I refuse to believe anyone is more qualified to answer nonsensical comparison questions than I.
Old Tom Morris is vanilla. The original. He didn’t add much art of his own but simply let the ingredients and the simple but brilliant flavor do the work. We look back on a lot of his work now as “quirky,” but in reality his “ingredients” were where the quirk lay. He simply used them and let them shine without adulteration. Modern players would say he’s too outside the paradigm to be vanilla, and insist that vanilla would be more boring. But believe me, if you could taste vanilla ice cream from 1870, you’d find it a little quirky too.
Doak, C&C, and their ilk take the principles inspired by Old Tom’s work, and the work of subsequent practitioners of vanilla (none greater than Donald Ross, who spent a whole career doing intuitive work with a simplicity of form and brilliance of function). Then they add dramatic flair to the vanilla base in the form of artful bunkering and eye-popping textures and features. The average taster doesn’t even notice the vanilla base anymore when they play these courses. The star becomes the mix-ins.

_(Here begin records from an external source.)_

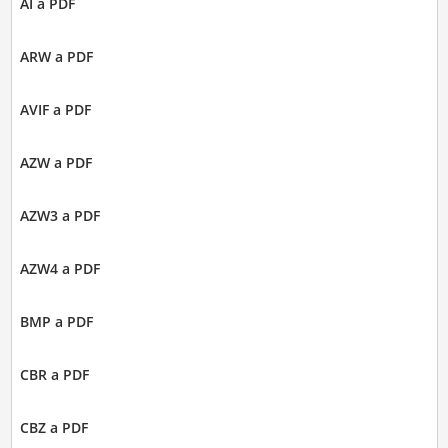
AI a PDF
ARW a PDF
AVIF a PDF
AZW a PDF
AZW3 a PDF
AZW4 a PDF
BMP a PDF
CBR a PDF
CBZ a PDF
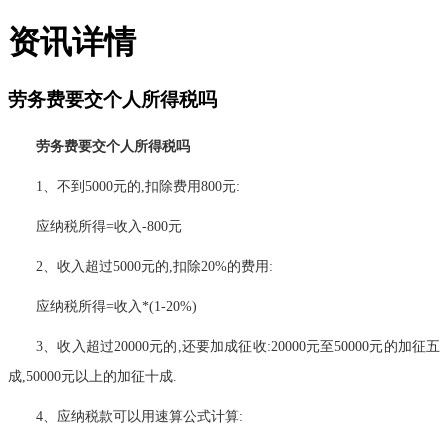
资讯详情
劳务费要交个人所得税吗
劳务费要交个人所得税吗
1、不到5000元的,扣除费用800元:
应纳税所得=收入-800元
2、收入超过5000元的,扣除20%的费用:
应纳税所得=收入*(1-20%)
3、收入超过20000元的,还要加成征收:20000元至50000元的加征五
成,50000元以上的加征十成.
4、应纳税款可以用速算公式计算:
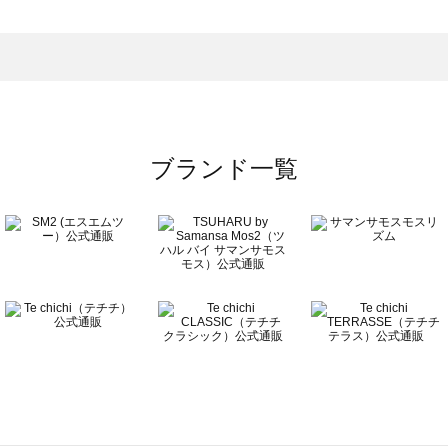
ンピース一覧
）のワンピース一覧
覧
ブランド一覧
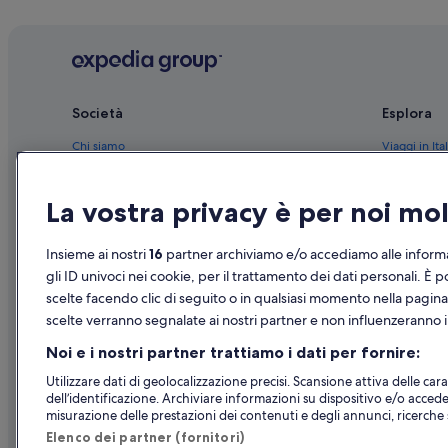
Bellizzi: hotel a 5 stelle
Pontecagnano Faiano: hotel a 3 stelle
Pontecagnano Faiano: hotel
Costa d'Amalfi: hotel nelle vicinanze
Società
Esplora
Pontecagnano Faiano: Hotel con azienda vinicola
Chi siamo
Viaggi in Ital
Pontecagnano Faiano: Hotel con animali ammessi
Lavora con noi
Hotel in Ital
Pontecagnano Faiano: Hotel con servizi business
La vostra privacy è per noi m
Aggiungi la tua struttura
Case vacanze
Pontecagnano Faiano: Hotel economici
Partnership
Pacchetti vac
Insieme ai nostri
16
partner archiviamo e/o accediamo alle informa
Bellizzi: hotel Belmond
Novità e comunicati stampa
Voli domesti
gli ID univoci nei cookie, per il trattamento dei dati personali. È p
scelte facendo clic di seguito o in qualsiasi momento nella pagina
Pubblicità
Noleggio aut
scelte verranno segnalate ai nostri partner e non influenzeranno i 
Tutte le tipo
Noi e i nostri partner trattiamo i dati per fornire:
Utilizzare dati di geolocalizzazione precisi. Scansione attiva delle carat
dell’identificazione. Archiviare informazioni su dispositivo e/o accede
misurazione delle prestazioni dei contenuti e degli annunci, ricerche s
Elenco dei partner (fornitori)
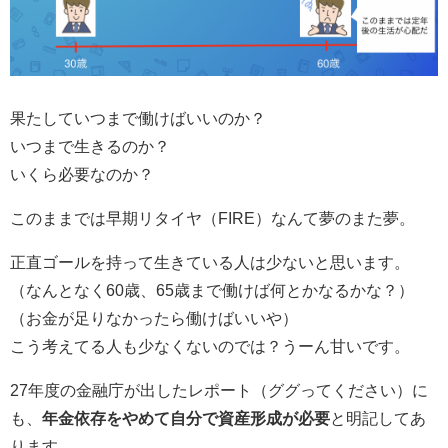
果たしていつまで働けばいいのか？
いつまで生きるのか？
いくら必要なのか？
このままでは早期リタイヤ（FIRE）なんて夢のまた夢。
正直ゴールを持って生きている人は少ないと思います。
（なんとなく60歳、65歳まで働けば何とかなるかな？）
（お金が足りなかったら働けばいいや）
こう考えてる人も少なくないのでは？うーん甘いです。
27年度の金融庁が出したレポート（ググってください）に
も、
年金依存をやめて自分で資産形成が必要
と明記してあ
ります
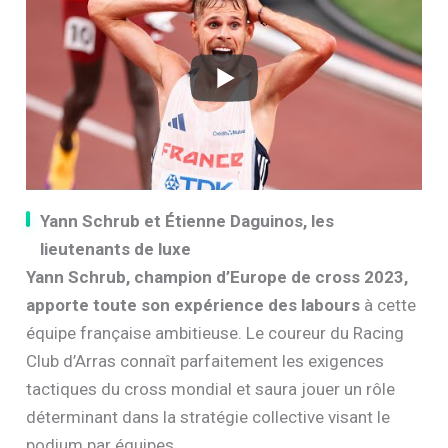
Yann Schrub et Étienne Daguinos, les
lieutenants de luxe
Yann Schrub, champion d’Europe de cross 2023,
apporte toute son expérience des labours
à cette
équipe française ambitieuse. Le coureur du Racing
Club d’Arras connaît parfaitement les exigences
tactiques du cross mondial et saura jouer un rôle
déterminant dans la stratégie collective visant le
podium par équipes.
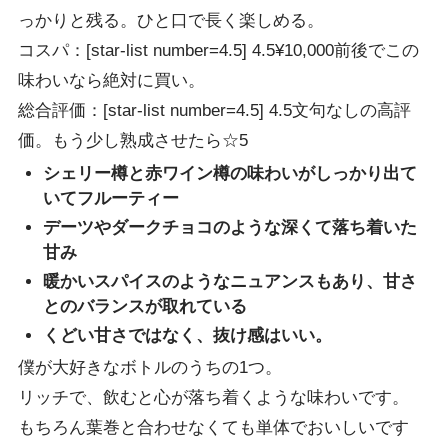
っかりと残る。ひと口で長く楽しめる。
コスパ：[star-list number=4.5] 4.5
¥10,000前後でこの
味わいなら絶対に買い。
総合評価：[star-list number=4.5] 4.5
文句なしの高評
価。もう少し熟成させたら☆5
シェリー樽と赤ワイン樽の味わいがしっかり出て
いてフルーティー
デーツやダークチョコのような深くて落ち着いた
甘み
暖かいスパイスのようなニュアンスもあり、甘さ
とのバランスが取れている
くどい甘さではなく、抜け感はいい。
僕が大好きなボトルのうちの1つ。
リッチで、飲むと心が落ち着くような味わいです。
もちろん葉巻と合わせなくても単体でおいしいです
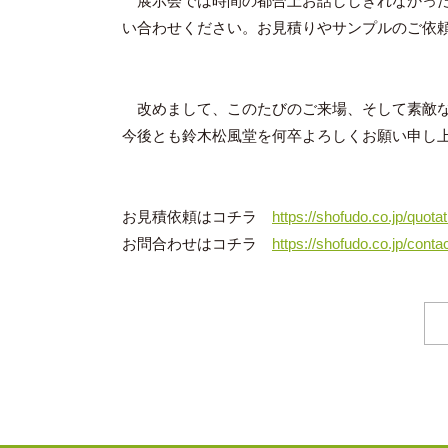
展示会では時間の都合上お話ししきれなかった
い合わせください。お見積りやサンプルのご依
改めまして、このたびのご来場、そして素敵な
今後とも鈴木松風堂を何卒よろしくお願い申し
お見積依頼はコチラ
https://shofudo.co.jp/quotat
お問合わせはコチラ
https://shofudo.co.jp/contac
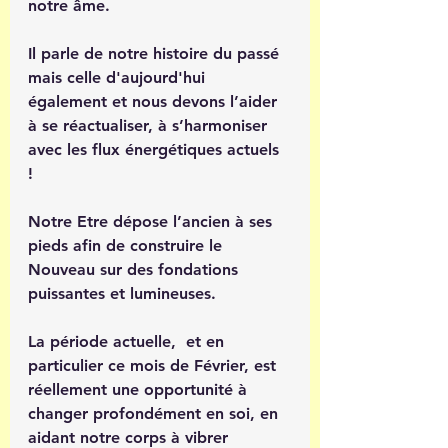
notre âme.
Il parle de notre histoire du passé 
mais celle d'aujourd'hui 
également et nous devons l’aider 
à se réactualiser, à s’harmoniser 
avec les flux énergétiques actuels 
! 
Notre Etre dépose l’ancien à ses 
pieds afin de construire le 
Nouveau sur des fondations 
puissantes et lumineuses. 
La période actuelle,  et en 
particulier ce mois de Février, est 
réellement une opportunité à 
changer profondément en soi, en 
aidant notre corps à vibrer 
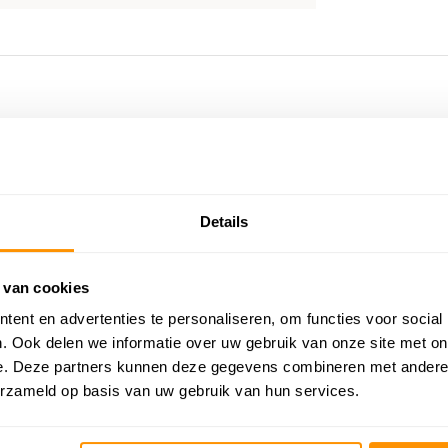
Details
 van cookies
ent en advertenties te personaliseren, om functies voor social
. Ook delen we informatie over uw gebruik van onze site met on
e. Deze partners kunnen deze gegevens combineren met andere i
erzameld op basis van uw gebruik van hun services.
 30%
KORTING 24%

The post-modern architect is a master of starting with a vanilla base and turning it into cookies & cream, cookie dough, whiskey pecan, or any number of other flavors that start with the same fundamental and critical platform.

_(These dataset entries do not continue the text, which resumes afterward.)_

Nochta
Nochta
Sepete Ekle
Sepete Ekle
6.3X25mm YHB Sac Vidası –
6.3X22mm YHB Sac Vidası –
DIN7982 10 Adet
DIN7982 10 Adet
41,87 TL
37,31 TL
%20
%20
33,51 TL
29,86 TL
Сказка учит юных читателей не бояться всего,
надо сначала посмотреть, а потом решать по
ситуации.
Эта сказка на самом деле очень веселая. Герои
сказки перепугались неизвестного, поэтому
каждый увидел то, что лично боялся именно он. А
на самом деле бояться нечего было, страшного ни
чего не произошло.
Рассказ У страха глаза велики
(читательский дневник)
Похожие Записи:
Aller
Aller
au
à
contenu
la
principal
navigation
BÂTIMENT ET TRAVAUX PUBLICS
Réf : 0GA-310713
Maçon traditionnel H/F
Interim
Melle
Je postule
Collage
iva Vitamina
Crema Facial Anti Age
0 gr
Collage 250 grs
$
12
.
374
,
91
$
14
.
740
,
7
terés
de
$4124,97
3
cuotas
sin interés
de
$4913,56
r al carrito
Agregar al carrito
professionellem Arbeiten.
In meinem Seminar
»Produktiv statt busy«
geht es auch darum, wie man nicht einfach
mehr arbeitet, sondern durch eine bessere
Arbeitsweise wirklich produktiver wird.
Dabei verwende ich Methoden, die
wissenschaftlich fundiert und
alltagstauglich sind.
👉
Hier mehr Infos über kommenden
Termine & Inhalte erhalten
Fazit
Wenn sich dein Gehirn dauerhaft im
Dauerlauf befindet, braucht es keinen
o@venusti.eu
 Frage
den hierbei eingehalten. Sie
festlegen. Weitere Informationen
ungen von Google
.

Let’s remember too that, while a brilliant pure vanilla flavor can be a reflection of true mastery, it’s only a plurality of people who order it. If we’re being honest, most of the people whose favorite flavor is plain vanilla are flat out boring and unadventurous. There have been plenty of architects catering to their tastes over the last 30 or 40 years, sometimes by offering a plain vanilla and other times offering a vanilla with trans-fat loaded, lowbrow mix-ins. The practice of making plain vanilla is not dead, but the art nearly is. While the vanilla-makers of the 1800s did their work with attention to detail and a fundamental understanding of where the flavor’s strengths lay, the vanilla-makers of today are mostly churning out a crappy product for consumption by an audience that really doesn’t care. The vanilla-artist is nearly dead. But while he may roll over in his grave when he sees what has become of his flavor, he can rest easy knowing that a great many innovators still stand on his shoulders as they explore all new ways to create new marvels on a classic foundation.